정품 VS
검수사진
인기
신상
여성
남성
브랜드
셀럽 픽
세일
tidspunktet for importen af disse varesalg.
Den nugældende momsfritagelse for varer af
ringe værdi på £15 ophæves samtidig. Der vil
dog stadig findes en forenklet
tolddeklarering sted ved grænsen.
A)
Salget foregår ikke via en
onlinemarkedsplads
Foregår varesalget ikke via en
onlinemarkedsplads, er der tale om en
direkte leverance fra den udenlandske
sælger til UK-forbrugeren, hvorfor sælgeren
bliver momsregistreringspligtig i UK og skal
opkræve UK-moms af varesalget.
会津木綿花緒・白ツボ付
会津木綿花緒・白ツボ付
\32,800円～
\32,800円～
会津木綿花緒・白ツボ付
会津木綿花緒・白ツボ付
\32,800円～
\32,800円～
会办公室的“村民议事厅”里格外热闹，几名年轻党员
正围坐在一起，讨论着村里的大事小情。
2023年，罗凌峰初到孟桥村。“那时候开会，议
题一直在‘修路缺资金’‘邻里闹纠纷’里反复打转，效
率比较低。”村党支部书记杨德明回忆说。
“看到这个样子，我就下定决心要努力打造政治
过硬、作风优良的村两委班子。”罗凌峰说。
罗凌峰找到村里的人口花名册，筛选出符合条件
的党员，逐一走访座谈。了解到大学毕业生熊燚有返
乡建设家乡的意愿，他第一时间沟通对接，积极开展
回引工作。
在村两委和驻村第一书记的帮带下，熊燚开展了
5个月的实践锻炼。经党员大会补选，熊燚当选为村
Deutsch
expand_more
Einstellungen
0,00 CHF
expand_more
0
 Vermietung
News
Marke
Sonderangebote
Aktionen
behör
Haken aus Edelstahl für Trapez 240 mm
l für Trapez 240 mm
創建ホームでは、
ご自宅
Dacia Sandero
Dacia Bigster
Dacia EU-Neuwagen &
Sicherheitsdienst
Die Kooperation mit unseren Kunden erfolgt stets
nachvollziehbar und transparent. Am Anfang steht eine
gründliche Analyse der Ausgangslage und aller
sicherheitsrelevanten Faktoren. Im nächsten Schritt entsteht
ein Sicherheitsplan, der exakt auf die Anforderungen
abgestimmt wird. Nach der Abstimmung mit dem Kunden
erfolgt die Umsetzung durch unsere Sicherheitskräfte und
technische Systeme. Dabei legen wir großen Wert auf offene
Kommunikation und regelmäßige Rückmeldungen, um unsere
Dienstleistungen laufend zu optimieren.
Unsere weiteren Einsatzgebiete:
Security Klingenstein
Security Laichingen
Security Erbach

# Work order
The response should consist of all the entries, reproduced word for word.

# Written solution
정품 VS
검수사진
인기
신상
여성
남성
브랜드
셀럽 픽
세일
tidspunktet for importen af disse varesalg.
Den nugældende momsfritagelse for varer af
ringe værdi på £15 ophæves samtidig. Der vil
dog stadig findes en forenklet
tolddeklarering sted ved grænsen.
A)
Salget foregår ikke via en
onlinemarkedsplads
Foregår varesalget ikke via en
onlinemarkedsplads, er der tale om en
direkte leverance fra den udenlandske
sælger til UK-forbrugeren, hvorfor sælgeren
bliver momsregistreringspligtig i UK og skal
opkræve UK-moms af varesalget.
会津木綿花緒・白ツボ付
会津木綿花緒・白ツボ付
\32,800円～
\32,800円～
会津木綿花緒・白ツボ付
会津木綿花緒・白ツボ付
\32,800円～
\32,800円～
会办公室的“村民议事厅”里格外热闹，几名年轻党员
正围坐在一起，讨论着村里的大事小情。
2023年，罗凌峰初到孟桥村。“那时候开会，议
题一直在‘修路缺资金’‘邻里闹纠纷’里反复打转，效
率比较低。”村党支部书记杨德明回忆说。
“看到这个样子，我就下定决心要努力打造政治
过硬、作风优良的村两委班子。”罗凌峰说。
罗凌峰找到村里的人口花名册，筛选出符合条件
的党员，逐一走访座谈。了解到大学毕业生熊燚有返
乡建设家乡的意愿，他第一时间沟通对接，积极开展
回引工作。
在村两委和驻村第一书记的帮带下，熊燚开展了
5个月的实践锻炼。经党员大会补选，熊燚当选为村
Deutsch
expand_more
Einstellungen
0,00 CHF
expand_more
0
 Vermietung
News
Marke
Sonderangebote
Aktionen
behör
Haken aus Edelstahl für Trapez 240 mm
l für Trapez 240 mm
創建ホームでは、
ご自宅
Dacia Sandero
Dacia Bigster
Dacia EU-Neuwagen &
Sicherheitsdienst
Die Kooperation mit unseren Kunden erfolgt stets
nachvollziehbar und transparent. Am Anfang steht eine
gründliche Analyse der Ausgangslage und aller
sicherheitsrelevanten Faktoren. Im nächsten Schritt entsteht
ein Sicherheitsplan, der exakt auf die Anforderungen
abgestimmt wird. Nach der Abstimmung mit dem Kunden
erfolgt die Umsetzung durch unsere Sicherheitskräfte und
technische Systeme. Dabei legen wir großen Wert auf offene
Kommunikation und regelmäßige Rückmeldungen, um unsere
Dienstleistungen laufend zu optimieren.
Unsere weiteren Einsatzgebiete:
Security Klingenstein
Security Laichingen
Security Erbach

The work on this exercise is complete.